TASK STATEMENT: Please show every line from the entries that carries the word "lamp".

RECORDS FOR THE EXERCISE:
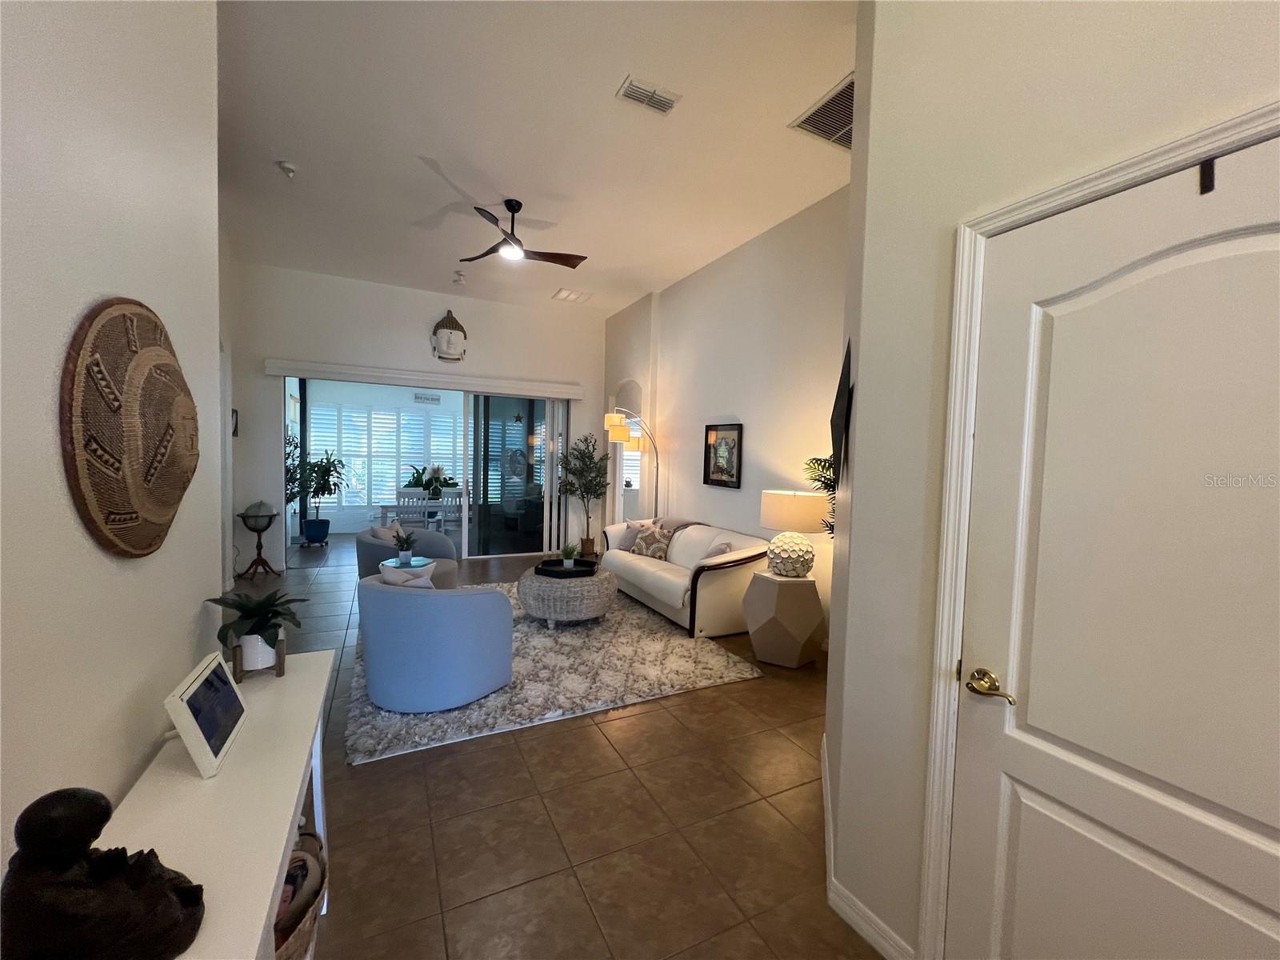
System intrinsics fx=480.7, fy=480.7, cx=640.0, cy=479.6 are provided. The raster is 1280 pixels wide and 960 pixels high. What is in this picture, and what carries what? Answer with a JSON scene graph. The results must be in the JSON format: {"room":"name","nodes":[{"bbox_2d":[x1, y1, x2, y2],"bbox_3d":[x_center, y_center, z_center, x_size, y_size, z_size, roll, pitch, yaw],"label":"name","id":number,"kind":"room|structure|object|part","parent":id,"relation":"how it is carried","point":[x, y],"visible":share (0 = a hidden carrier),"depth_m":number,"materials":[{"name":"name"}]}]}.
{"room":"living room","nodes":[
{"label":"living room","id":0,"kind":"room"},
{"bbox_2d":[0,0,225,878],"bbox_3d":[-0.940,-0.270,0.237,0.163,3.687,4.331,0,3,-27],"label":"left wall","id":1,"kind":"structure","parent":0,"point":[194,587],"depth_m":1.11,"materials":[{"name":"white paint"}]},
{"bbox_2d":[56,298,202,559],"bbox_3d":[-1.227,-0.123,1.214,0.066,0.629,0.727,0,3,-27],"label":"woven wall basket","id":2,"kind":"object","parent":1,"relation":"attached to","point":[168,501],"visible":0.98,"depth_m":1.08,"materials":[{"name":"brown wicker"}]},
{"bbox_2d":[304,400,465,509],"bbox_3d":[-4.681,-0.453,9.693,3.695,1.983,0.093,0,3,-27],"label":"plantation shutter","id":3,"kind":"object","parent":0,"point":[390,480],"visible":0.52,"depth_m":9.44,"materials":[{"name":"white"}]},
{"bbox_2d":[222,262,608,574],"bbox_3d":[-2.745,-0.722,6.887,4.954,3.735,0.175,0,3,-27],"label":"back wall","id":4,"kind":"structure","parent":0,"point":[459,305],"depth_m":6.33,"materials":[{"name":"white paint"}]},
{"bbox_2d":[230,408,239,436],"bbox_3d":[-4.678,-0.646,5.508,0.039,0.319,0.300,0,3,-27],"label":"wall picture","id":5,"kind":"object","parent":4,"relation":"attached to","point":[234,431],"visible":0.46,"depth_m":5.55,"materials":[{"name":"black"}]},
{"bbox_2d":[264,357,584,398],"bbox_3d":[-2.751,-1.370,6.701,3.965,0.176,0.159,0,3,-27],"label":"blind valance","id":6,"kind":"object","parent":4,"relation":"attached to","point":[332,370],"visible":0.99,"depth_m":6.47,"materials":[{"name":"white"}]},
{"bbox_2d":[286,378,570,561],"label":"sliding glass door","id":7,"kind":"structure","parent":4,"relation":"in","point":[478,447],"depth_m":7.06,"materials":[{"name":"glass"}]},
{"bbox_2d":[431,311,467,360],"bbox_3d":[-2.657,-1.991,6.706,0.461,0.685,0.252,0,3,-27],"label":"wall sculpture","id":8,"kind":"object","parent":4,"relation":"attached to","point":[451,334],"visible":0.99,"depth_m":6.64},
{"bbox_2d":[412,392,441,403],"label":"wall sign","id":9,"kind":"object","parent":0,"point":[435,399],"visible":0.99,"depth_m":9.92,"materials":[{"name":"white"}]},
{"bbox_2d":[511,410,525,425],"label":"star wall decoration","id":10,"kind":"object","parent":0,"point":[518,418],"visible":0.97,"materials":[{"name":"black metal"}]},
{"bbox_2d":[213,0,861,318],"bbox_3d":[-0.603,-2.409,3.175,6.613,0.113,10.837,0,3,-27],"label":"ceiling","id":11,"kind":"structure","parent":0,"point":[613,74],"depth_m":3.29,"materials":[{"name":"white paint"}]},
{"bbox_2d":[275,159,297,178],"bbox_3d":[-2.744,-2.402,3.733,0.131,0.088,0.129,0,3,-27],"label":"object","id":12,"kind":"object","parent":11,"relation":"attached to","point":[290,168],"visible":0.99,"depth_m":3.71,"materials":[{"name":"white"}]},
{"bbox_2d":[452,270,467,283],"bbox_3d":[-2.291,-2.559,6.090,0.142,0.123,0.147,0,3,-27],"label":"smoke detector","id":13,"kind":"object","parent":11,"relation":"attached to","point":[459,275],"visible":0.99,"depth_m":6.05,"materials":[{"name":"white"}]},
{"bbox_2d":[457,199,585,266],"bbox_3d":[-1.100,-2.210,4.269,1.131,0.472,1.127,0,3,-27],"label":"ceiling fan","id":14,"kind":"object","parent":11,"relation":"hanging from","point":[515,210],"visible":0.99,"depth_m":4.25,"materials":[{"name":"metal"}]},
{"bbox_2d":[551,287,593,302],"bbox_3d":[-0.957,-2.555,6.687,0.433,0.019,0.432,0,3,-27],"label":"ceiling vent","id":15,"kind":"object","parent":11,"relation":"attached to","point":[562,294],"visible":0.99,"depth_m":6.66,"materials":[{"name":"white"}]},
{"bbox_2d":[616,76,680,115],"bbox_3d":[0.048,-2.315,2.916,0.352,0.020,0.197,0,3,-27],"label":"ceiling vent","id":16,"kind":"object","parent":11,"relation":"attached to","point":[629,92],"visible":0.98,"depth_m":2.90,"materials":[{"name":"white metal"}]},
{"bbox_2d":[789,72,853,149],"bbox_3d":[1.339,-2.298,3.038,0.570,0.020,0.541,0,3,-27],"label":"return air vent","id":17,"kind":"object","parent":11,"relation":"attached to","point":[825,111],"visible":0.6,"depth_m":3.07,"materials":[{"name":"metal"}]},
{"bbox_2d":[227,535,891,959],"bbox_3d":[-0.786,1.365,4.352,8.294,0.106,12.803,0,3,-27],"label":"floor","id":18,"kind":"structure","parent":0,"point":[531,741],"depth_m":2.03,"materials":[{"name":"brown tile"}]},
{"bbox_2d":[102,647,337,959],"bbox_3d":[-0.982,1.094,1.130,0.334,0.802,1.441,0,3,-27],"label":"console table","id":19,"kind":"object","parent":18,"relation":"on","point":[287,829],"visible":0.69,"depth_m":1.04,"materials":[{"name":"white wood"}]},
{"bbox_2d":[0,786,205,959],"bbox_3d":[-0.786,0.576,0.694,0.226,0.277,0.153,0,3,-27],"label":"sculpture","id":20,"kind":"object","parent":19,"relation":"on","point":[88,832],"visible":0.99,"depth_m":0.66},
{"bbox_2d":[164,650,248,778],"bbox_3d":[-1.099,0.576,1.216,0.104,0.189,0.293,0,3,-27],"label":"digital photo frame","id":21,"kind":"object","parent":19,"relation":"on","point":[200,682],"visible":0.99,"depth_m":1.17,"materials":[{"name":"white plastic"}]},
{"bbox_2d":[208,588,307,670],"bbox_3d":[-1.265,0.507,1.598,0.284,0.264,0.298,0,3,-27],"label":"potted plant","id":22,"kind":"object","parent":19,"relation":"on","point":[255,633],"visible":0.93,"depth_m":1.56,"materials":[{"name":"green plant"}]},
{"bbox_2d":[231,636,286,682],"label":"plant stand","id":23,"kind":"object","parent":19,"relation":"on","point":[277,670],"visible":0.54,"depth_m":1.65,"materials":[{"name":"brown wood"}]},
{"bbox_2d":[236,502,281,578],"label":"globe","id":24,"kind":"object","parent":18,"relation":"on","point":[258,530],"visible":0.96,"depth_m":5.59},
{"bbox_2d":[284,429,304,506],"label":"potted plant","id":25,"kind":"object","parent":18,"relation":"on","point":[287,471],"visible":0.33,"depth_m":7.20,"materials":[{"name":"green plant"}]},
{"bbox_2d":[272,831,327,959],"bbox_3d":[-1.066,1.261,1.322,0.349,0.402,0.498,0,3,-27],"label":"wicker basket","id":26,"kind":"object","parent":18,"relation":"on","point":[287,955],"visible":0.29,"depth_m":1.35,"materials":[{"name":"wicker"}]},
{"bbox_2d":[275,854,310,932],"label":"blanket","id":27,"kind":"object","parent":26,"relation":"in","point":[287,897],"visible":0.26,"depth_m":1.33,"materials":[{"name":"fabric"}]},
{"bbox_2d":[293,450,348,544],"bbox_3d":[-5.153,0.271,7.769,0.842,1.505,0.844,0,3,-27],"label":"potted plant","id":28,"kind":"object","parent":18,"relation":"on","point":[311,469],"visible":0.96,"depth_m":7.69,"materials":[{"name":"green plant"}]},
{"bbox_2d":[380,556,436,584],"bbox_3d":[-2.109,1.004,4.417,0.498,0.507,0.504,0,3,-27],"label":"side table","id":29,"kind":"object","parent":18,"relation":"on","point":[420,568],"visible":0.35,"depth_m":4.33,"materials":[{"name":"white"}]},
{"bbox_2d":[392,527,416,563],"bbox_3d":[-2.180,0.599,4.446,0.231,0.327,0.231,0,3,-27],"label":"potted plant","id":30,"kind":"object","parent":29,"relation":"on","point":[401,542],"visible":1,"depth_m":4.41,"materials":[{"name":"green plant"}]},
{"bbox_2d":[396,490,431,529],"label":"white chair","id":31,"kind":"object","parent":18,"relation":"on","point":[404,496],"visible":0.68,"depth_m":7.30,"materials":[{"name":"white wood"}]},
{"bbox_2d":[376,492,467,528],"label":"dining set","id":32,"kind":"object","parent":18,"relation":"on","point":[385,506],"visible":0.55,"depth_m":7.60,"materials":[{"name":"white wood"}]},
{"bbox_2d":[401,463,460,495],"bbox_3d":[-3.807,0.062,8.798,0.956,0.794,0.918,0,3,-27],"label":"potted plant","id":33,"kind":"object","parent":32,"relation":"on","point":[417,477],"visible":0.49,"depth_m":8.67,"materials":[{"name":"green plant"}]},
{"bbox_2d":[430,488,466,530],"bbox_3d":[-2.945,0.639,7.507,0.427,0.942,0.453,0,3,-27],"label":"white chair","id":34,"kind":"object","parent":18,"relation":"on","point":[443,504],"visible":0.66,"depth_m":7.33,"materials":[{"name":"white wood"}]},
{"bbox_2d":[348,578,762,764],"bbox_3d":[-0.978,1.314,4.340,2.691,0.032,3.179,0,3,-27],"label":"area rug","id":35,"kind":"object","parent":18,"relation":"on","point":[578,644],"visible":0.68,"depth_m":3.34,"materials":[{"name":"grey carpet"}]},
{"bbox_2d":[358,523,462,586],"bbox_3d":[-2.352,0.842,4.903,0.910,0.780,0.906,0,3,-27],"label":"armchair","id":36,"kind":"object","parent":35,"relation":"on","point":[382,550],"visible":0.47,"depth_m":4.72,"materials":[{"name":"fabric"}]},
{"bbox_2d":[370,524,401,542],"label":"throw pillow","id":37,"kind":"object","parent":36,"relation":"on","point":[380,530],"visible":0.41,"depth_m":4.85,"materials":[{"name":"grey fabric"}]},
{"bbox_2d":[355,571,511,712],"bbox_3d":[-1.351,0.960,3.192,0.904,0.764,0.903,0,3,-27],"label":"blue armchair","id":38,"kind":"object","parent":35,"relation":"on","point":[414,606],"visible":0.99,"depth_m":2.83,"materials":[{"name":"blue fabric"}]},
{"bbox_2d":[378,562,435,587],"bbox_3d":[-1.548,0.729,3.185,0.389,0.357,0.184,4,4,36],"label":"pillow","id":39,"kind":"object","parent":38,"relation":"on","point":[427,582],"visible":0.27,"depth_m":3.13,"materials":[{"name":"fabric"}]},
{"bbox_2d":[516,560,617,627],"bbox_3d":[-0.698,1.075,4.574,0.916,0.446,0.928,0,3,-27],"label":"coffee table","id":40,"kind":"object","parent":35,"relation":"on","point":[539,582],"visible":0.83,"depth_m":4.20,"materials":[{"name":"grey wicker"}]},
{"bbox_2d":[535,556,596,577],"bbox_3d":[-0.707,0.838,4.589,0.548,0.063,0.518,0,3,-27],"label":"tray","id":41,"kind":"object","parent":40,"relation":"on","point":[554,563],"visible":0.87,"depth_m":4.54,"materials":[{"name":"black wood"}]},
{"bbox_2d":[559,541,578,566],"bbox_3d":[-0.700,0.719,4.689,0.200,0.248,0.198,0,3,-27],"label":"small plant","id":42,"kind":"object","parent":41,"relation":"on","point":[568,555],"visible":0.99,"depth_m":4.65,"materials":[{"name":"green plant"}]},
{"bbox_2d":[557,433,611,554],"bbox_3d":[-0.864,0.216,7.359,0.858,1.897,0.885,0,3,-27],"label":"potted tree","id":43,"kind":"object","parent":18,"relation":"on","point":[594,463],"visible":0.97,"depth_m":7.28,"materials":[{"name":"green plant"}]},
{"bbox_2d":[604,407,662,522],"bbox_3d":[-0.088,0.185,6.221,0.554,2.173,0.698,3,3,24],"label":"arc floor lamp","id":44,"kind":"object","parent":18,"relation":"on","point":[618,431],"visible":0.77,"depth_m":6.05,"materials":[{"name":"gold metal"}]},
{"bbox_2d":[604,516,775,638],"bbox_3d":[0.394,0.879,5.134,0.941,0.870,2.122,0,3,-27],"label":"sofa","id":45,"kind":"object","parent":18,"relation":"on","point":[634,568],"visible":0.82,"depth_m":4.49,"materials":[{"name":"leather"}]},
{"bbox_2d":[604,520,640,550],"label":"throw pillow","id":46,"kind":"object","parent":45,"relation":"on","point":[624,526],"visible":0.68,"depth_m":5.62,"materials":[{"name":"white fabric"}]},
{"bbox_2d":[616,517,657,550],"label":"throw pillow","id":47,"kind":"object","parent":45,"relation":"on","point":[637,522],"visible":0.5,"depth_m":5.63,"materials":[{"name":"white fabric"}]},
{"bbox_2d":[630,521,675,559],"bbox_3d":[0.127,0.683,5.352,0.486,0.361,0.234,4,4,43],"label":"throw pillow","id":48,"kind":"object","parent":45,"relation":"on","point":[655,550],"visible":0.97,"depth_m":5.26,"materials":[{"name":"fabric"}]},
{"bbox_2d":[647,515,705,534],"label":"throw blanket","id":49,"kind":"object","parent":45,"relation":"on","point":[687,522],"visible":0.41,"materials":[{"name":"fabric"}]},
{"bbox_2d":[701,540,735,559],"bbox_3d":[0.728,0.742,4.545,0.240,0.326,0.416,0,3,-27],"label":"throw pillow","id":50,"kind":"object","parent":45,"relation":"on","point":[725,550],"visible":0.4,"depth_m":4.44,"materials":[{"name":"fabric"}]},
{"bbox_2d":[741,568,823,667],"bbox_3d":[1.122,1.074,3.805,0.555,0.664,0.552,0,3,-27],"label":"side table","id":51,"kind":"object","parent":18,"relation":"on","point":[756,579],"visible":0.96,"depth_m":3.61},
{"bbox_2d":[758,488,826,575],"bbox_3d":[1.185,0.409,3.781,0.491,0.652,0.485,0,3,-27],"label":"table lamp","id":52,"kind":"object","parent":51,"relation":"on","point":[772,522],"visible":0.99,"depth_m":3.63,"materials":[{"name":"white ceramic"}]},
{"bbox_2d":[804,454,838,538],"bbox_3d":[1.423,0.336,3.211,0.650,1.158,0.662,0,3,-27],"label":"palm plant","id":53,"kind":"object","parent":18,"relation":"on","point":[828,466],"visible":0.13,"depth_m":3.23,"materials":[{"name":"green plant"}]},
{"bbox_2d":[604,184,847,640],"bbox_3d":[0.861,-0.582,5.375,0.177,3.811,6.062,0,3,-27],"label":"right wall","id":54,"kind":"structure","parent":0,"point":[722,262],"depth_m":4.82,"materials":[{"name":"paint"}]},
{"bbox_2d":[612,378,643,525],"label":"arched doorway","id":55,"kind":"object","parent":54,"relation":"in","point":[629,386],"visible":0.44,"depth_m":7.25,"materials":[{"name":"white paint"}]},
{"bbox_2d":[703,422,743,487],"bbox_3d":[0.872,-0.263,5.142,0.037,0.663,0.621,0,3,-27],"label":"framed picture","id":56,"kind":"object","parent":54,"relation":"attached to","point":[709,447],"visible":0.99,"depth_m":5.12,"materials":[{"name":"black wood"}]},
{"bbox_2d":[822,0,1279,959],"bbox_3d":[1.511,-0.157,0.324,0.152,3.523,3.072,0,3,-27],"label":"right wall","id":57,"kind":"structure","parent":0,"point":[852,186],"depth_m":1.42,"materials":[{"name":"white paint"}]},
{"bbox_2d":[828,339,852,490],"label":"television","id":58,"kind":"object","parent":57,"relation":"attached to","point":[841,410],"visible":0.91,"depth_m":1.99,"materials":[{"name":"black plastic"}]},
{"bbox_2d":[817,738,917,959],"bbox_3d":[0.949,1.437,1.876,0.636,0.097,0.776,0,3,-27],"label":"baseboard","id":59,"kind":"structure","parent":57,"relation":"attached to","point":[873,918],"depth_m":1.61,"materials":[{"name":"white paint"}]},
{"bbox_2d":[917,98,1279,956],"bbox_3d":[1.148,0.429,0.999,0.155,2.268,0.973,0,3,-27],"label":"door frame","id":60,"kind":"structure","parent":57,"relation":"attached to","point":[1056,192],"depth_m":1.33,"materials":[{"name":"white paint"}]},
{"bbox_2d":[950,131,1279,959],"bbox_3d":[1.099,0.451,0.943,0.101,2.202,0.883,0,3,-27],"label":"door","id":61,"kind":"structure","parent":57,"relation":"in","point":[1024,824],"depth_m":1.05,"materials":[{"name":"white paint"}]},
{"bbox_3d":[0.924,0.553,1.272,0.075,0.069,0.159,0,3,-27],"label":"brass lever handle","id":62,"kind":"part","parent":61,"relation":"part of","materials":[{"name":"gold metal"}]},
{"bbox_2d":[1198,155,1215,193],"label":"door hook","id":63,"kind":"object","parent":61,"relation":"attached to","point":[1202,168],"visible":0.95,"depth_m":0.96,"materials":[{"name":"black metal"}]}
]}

WRITTEN ANSWER:
{"bbox_2d":[604,407,662,522],"bbox_3d":[-0.088,0.185,6.221,0.554,2.173,0.698,3,3,24],"label":"arc floor lamp","id":44,"kind":"object","parent":18,"relation":"on","point":[618,431],"visible":0.77,"depth_m":6.05,"materials":[{"name":"gold metal"}]},
{"bbox_2d":[758,488,826,575],"bbox_3d":[1.185,0.409,3.781,0.491,0.652,0.485,0,3,-27],"label":"table lamp","id":52,"kind":"object","parent":51,"relation":"on","point":[772,522],"visible":0.99,"depth_m":3.63,"materials":[{"name":"white ceramic"}]},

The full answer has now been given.